25. An actuator assembly according to any of claims 19 to 24, wherein each actuating unit is configured to exert a force on the second part with a component in a first direction along the primary axis.

26. An actuator assembly according to any of claims 19 to 25, wherein the plurality of actuating units comprises a total of four actuating units.

27. An actuator assembly according to any of claims 19 to 26, wherein the plurality of actuating units comprises half of the actuating units on a first side of the actuator assembly and the other half of the actuating units on a second side of the actuator assembly opposite the first side.

28. An actuator assembly according to claim 27, wherein, each half comprises: a first actuating unit configured to exert a force on the second part with a component in a second direction in a plane perpendicular to the primary axis, and a second actuating unit configured to exert a force with a component in a third direction in a plane perpendicular to the primary axis; wherein the second and third directions are opposite directions.

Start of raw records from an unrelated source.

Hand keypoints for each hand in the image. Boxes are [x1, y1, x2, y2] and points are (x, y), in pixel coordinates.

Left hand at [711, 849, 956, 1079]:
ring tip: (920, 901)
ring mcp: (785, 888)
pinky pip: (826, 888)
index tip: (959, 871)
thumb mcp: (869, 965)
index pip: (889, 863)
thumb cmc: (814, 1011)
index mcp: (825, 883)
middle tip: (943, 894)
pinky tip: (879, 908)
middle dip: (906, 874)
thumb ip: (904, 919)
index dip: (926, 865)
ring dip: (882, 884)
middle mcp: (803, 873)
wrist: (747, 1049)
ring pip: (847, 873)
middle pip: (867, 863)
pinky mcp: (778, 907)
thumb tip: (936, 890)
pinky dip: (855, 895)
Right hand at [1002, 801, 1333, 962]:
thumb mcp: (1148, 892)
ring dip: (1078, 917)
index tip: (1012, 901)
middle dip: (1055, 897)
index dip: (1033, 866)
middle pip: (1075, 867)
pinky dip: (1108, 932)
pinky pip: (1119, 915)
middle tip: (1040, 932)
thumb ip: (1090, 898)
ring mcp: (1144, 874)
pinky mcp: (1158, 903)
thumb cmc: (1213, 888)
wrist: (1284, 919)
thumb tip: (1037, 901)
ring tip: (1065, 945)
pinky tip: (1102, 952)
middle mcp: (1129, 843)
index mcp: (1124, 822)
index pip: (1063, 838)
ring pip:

29. An actuator assembly according to any of claims 19 to 28, wherein the second part comprises an electronic component.

30. An actuator assembly according to any of claims 19 to 29, wherein the second part comprises one or more lenses and/or an image sensor.

31. An actuator assembly according to any preceding claim, wherein the force-modifying element and the body portion of the at least one actuating unit(s) are configured to amplify or de-amplify the magnitude of mechanical quantities provided by the SMA element(s) on actuation.